Neuromarketing: Sind wir unserem Gehirn hilflos ausgeliefert?
Jessica Henke, 08.10.2019
Beim Neuromarketing nutzt man Erkenntnisse aus der Hirnforschung und psychologische Elemente, um Werbung zu optimieren. Experten auf diesem Gebiet untersuchen mit unterschiedlichen Methoden, welche Prozesse im Gehirn beeinflussbar sind, wenn es um Kaufentscheidungen geht. Die daraus gewonnenen Einblicke sorgen dafür, dass Unternehmen ihr Marketing besonders effizient gestalten können.

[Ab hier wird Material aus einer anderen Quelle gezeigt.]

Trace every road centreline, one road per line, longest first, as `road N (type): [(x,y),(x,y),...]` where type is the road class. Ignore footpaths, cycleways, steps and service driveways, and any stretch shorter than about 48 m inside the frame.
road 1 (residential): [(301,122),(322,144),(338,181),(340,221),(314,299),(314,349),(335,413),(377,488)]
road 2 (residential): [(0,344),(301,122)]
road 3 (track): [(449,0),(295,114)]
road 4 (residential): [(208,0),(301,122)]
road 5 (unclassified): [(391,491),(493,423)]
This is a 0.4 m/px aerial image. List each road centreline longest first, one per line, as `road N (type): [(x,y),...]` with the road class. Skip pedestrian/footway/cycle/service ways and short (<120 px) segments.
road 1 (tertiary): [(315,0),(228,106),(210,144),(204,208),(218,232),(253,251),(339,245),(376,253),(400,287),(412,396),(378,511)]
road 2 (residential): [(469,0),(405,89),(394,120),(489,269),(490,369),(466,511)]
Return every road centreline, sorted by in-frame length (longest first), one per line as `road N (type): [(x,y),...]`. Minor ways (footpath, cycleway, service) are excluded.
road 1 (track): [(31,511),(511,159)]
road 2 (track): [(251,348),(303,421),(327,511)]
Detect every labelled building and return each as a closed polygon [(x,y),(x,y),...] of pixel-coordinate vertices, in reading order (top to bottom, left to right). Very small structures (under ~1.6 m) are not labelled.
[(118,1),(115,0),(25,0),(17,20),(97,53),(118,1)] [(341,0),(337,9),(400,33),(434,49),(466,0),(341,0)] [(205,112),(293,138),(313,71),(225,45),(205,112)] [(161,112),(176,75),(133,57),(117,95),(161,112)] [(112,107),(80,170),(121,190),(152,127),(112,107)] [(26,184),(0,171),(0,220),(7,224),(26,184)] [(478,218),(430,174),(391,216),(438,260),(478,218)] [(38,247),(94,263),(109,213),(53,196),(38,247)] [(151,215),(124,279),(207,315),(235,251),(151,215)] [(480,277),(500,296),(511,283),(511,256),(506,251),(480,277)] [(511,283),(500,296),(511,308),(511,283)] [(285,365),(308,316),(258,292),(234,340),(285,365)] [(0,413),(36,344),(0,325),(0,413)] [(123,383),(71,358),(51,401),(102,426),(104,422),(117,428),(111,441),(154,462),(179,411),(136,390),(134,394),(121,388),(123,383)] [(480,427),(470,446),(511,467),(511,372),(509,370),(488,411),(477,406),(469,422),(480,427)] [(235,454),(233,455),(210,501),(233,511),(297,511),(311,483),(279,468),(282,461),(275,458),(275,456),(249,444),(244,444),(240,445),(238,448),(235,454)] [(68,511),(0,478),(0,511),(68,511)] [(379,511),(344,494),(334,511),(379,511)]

Als die Geburtsstunde des Neuromarketings gilt der Kampf zwischen zwei Getränke-Giganten: Im Jahr 2002 fanden zwei Hirnforscher heraus, dass Coca-Cola und Pepsi jeweils unterschiedliche Hirnareale ihrer Kunden aktivieren. Im Gegensatz zu Pepsi war Coca-Cola nämlich in der Lage, sowohl den Hippocampus, der im Gehirn verantwortlich für die Erinnerungen ist, zu aktivieren, als auch den dorsolateralen präfrontalen Kortex, der Emotionen verarbeitet. Der Artikel der beiden Forscher schlug damals hohe Wellen. Vor allem Verbraucherschützer sahen die Gefahr, dass Konsumenten ab sofort den Werbebotschaften von Konzernen wehrlos ausgeliefert seien. Die Werbebranche wiederum freute sich über diese Ergebnisse, zeichnete sich doch damals schon ab, dass sich Kunden durch gezieltes Marketing beeinflussen lassen.
Was ist Neuromarketing?
Als Teildisziplin des Marketings greifen Werber beim Neuromarketing auf Ergebnisse aus der Hirnforschung und der Psychologie zurück, um Werbung zu optimieren. Wer in einem Online-Lexikon nach diesem Begriff sucht, findet verschiedene Definitionen: Während das eine Nachschlagewerk Neuromarketing als eine Methode ansieht, die apparative Verfahren einsetzt, bezieht ein anderes sämtliche Erkenntnisse aus der Forschung über die Abläufe im menschlichen Gehirn ein. Diese Vorgänge sind für ein erfolgreiches Neuromarketing essentiell. Grundlegende Fragen, die sich hierbei stellen, sind:
- Aus welchem Grund kauft ein Kunde?
- Welche Art von Käufern gibt es?
- Wie können Unternehmen das Wissen über ihre Kunden für ein gezielteres Marketing nutzen?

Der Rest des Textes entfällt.